What to do: Please edit the listing below by replacing "lens description" with "camera description", changing nothing else. Return all of its lines except the pictures.

Supplied information:
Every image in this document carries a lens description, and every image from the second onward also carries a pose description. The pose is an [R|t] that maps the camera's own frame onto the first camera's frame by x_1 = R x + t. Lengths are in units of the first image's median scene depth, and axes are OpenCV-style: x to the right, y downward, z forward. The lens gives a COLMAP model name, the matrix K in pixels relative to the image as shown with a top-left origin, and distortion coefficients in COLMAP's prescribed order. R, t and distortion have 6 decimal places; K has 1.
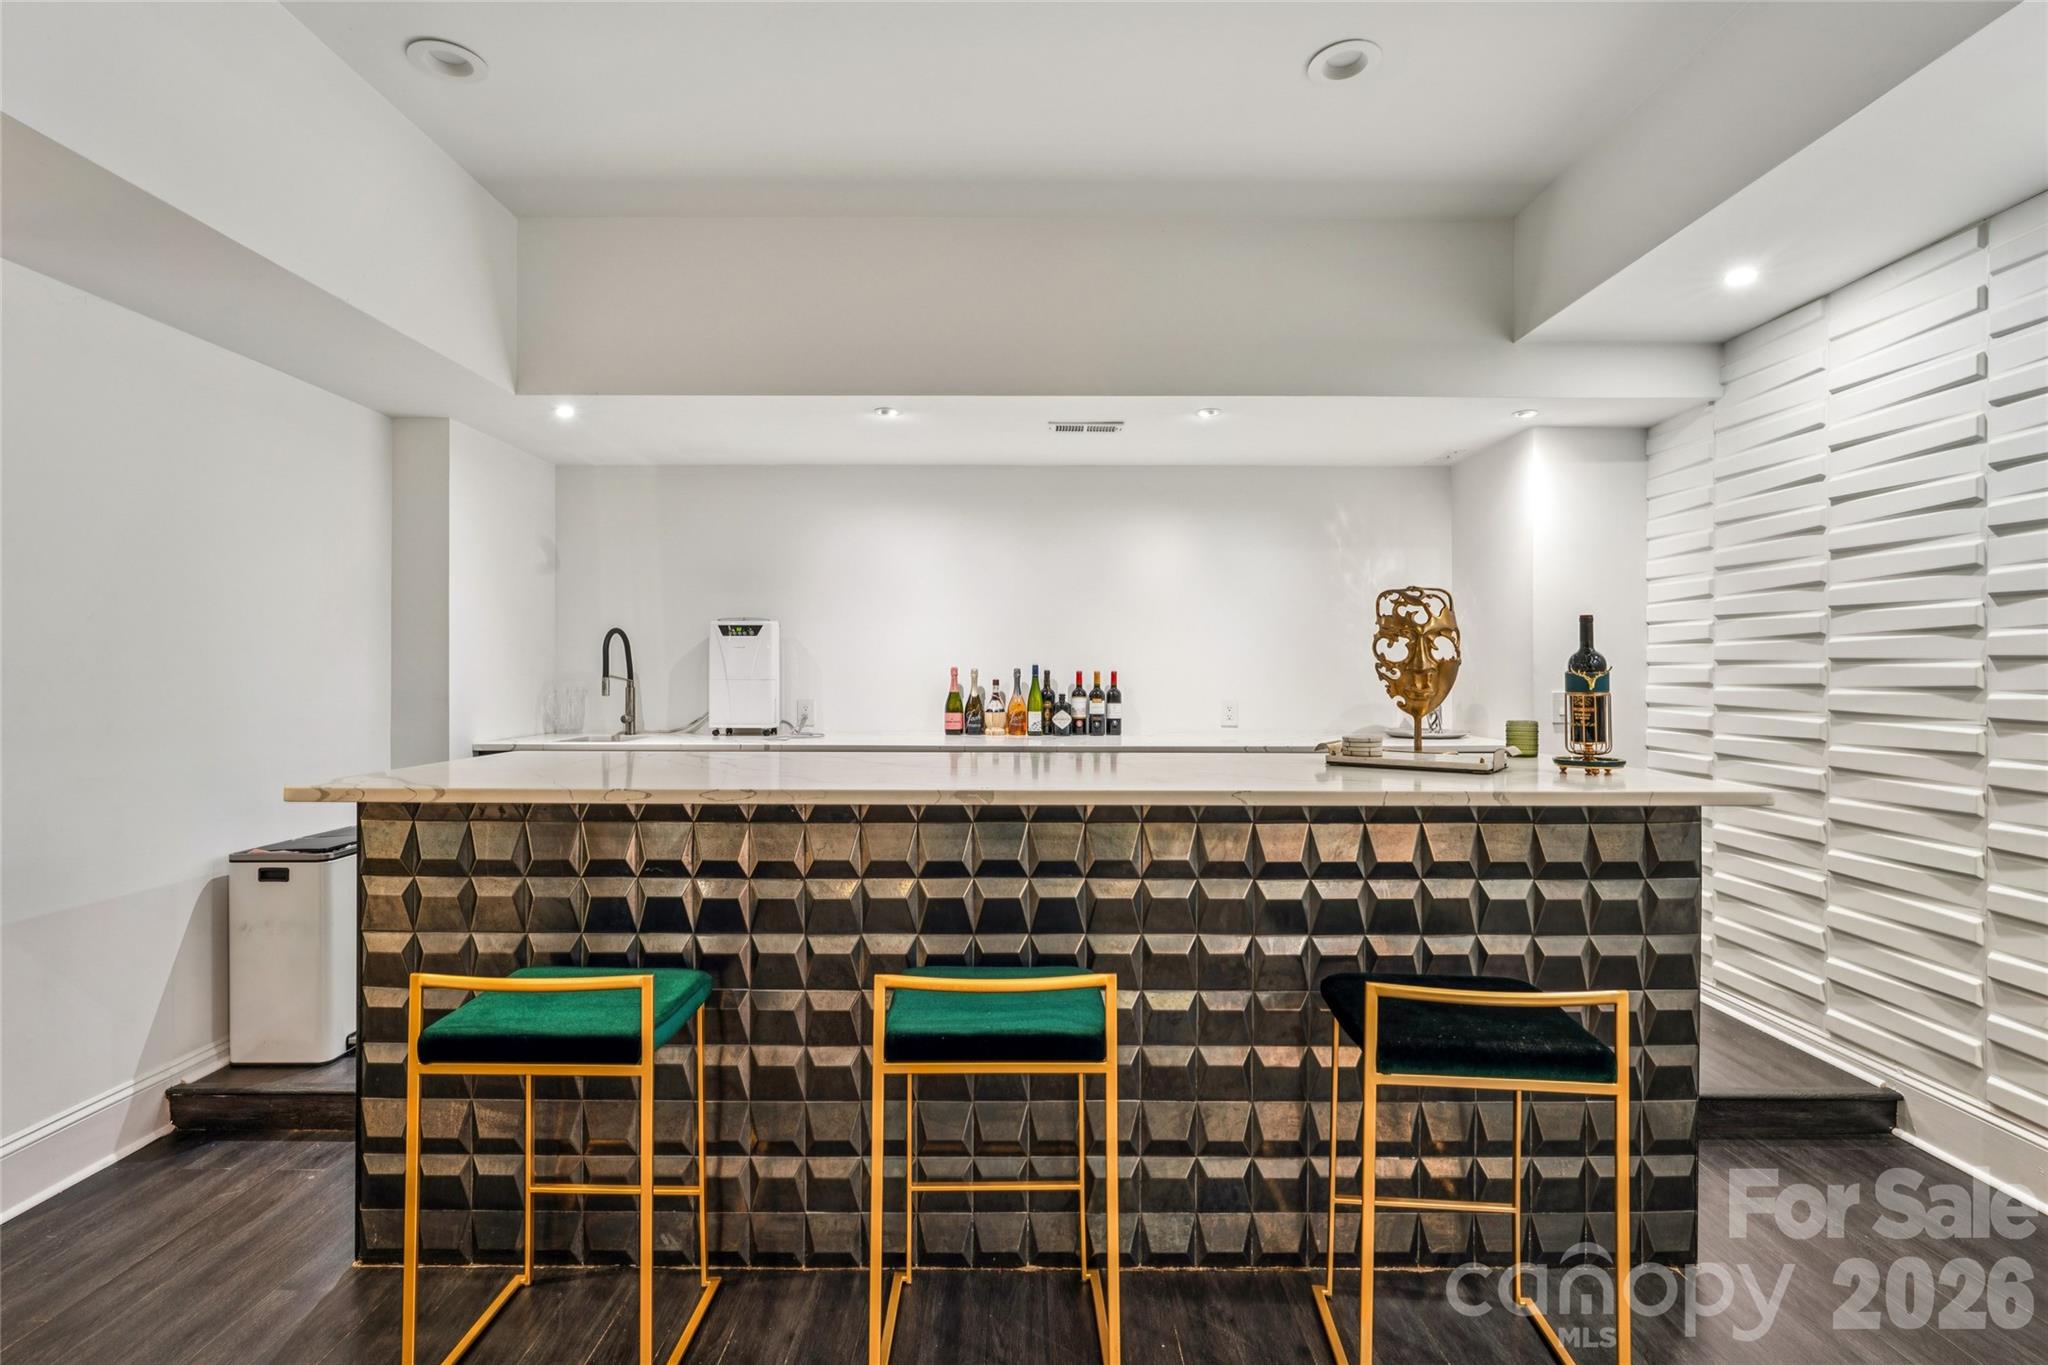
lens RADIAL K [[969.5, 0, 1031.2], [0, 969.5, 673.6], [0, 0, 1]] dist [-0.004452, -0.000484]
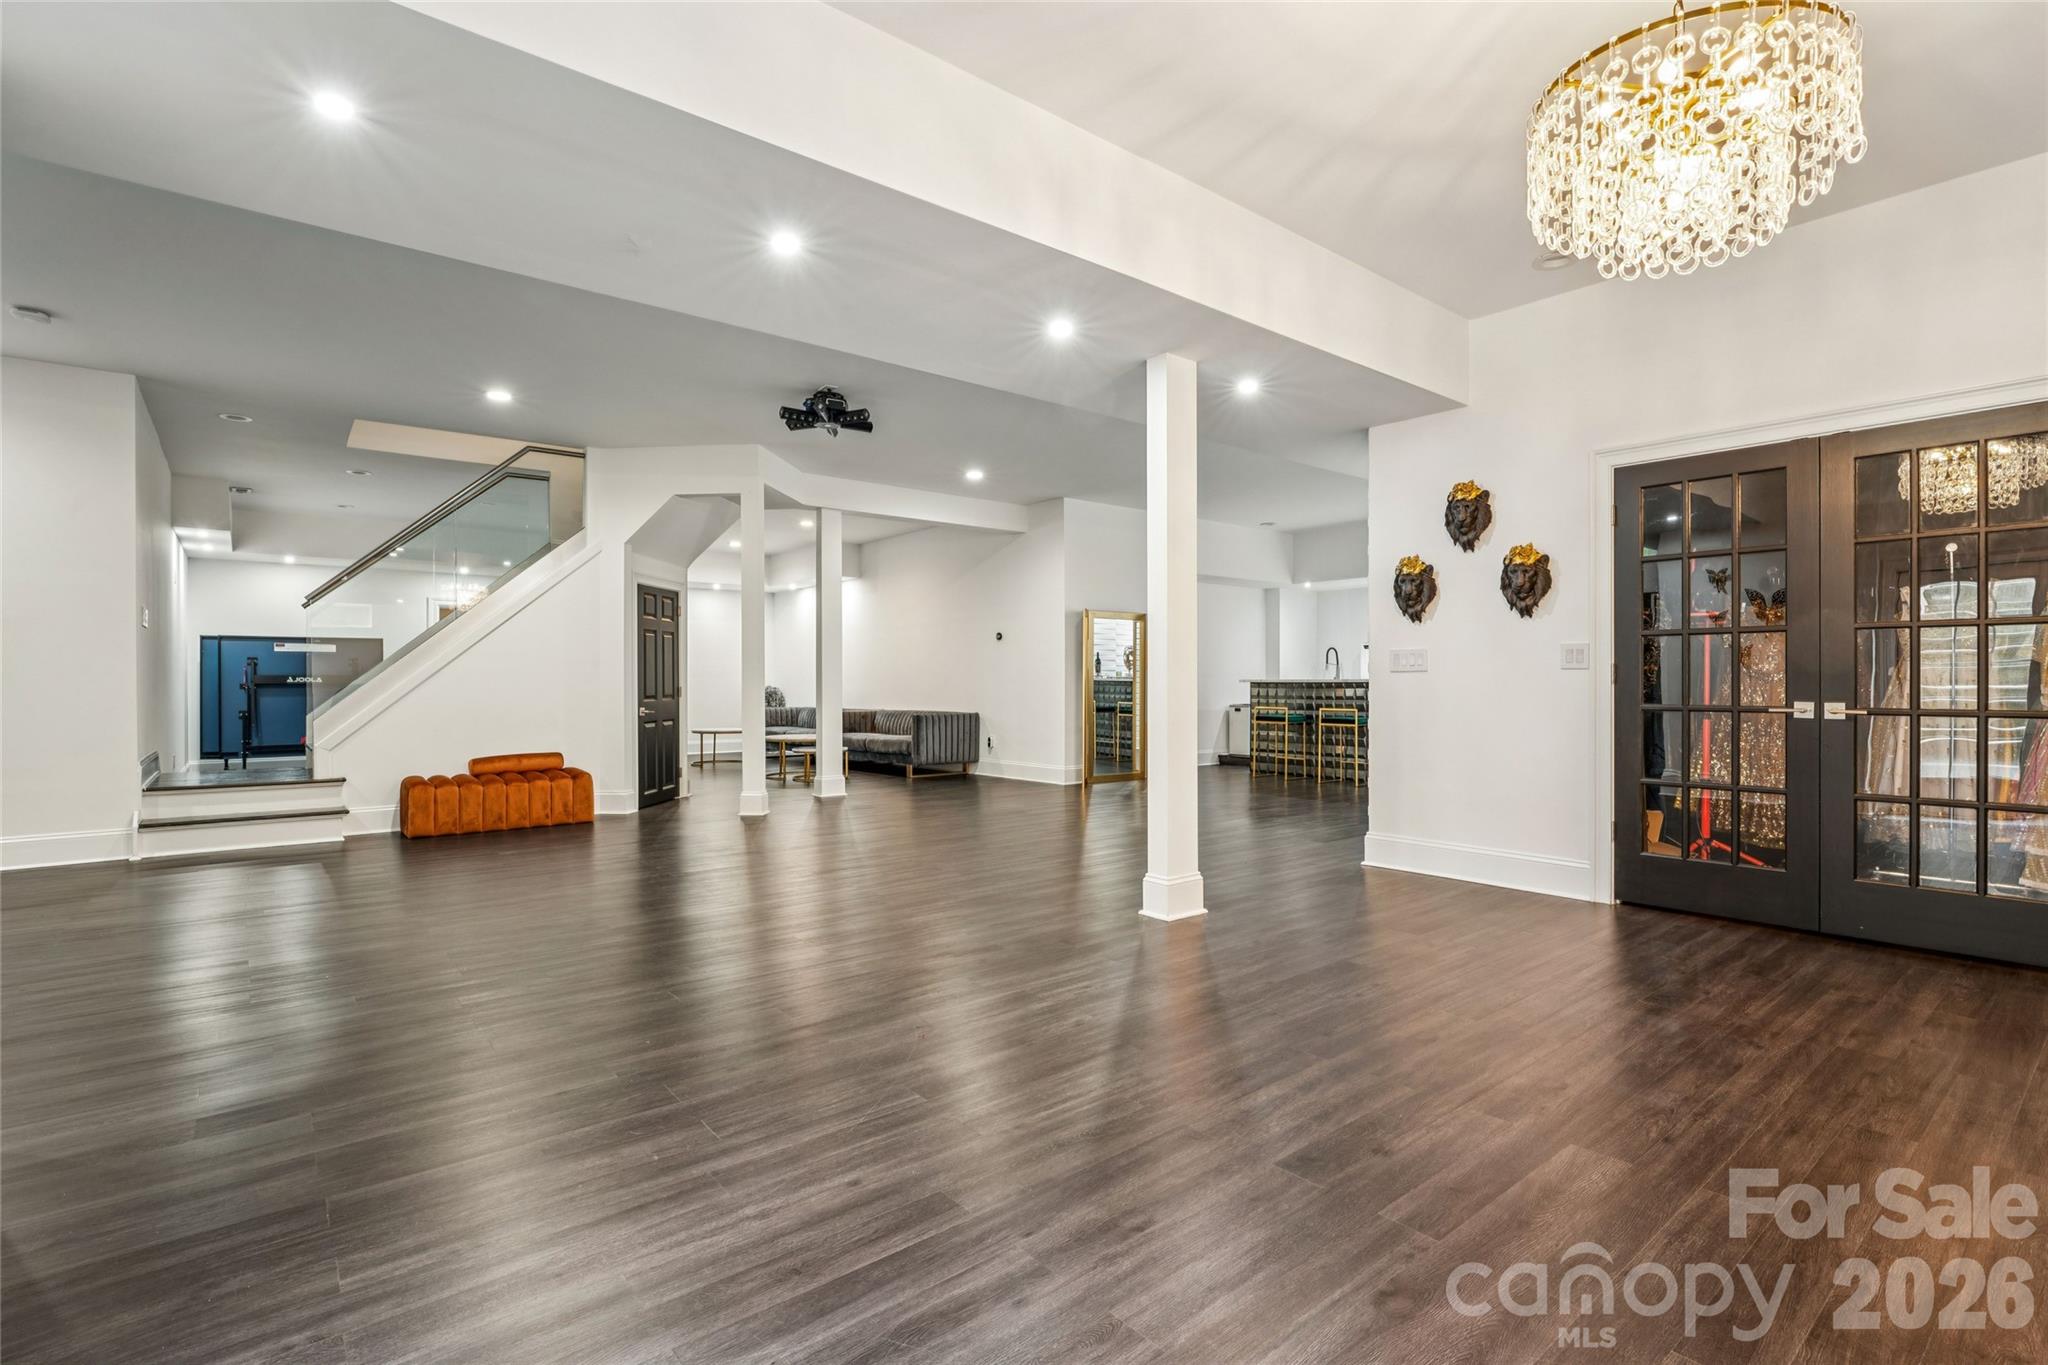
lens RADIAL K [[969.5, 0, 1020.0], [0, 969.5, 686.2], [0, 0, 1]] dist [-0.004452, -0.000484]
pose [[0.663607, 0.005382, -0.748062, 1.575531], [-0.013345, 0.999900, -0.004644, 0.135793], [0.747962, 0.013064, 0.663613, -2.278400]]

Task solution:
Every image in this document carries a camera description, and every image from the second onward also carries a pose description. The pose is an [R|t] that maps the camera's own frame onto the first camera's frame by x_1 = R x + t. Lengths are in units of the first image's median scene depth, and axes are OpenCV-style: x to the right, y downward, z forward. The lens gives a COLMAP model name, the matrix K in pixels relative to the image as shown with a top-left origin, and distortion coefficients in COLMAP's prescribed order. R, t and distortion have 6 decimal places; K has 1.
lens RADIAL K [[969.5, 0, 1031.2], [0, 969.5, 673.6], [0, 0, 1]] dist [-0.004452, -0.000484]
lens RADIAL K [[969.5, 0, 1020.0], [0, 969.5, 686.2], [0, 0, 1]] dist [-0.004452, -0.000484]
pose [[0.663607, 0.005382, -0.748062, 1.575531], [-0.013345, 0.999900, -0.004644, 0.135793], [0.747962, 0.013064, 0.663613, -2.278400]]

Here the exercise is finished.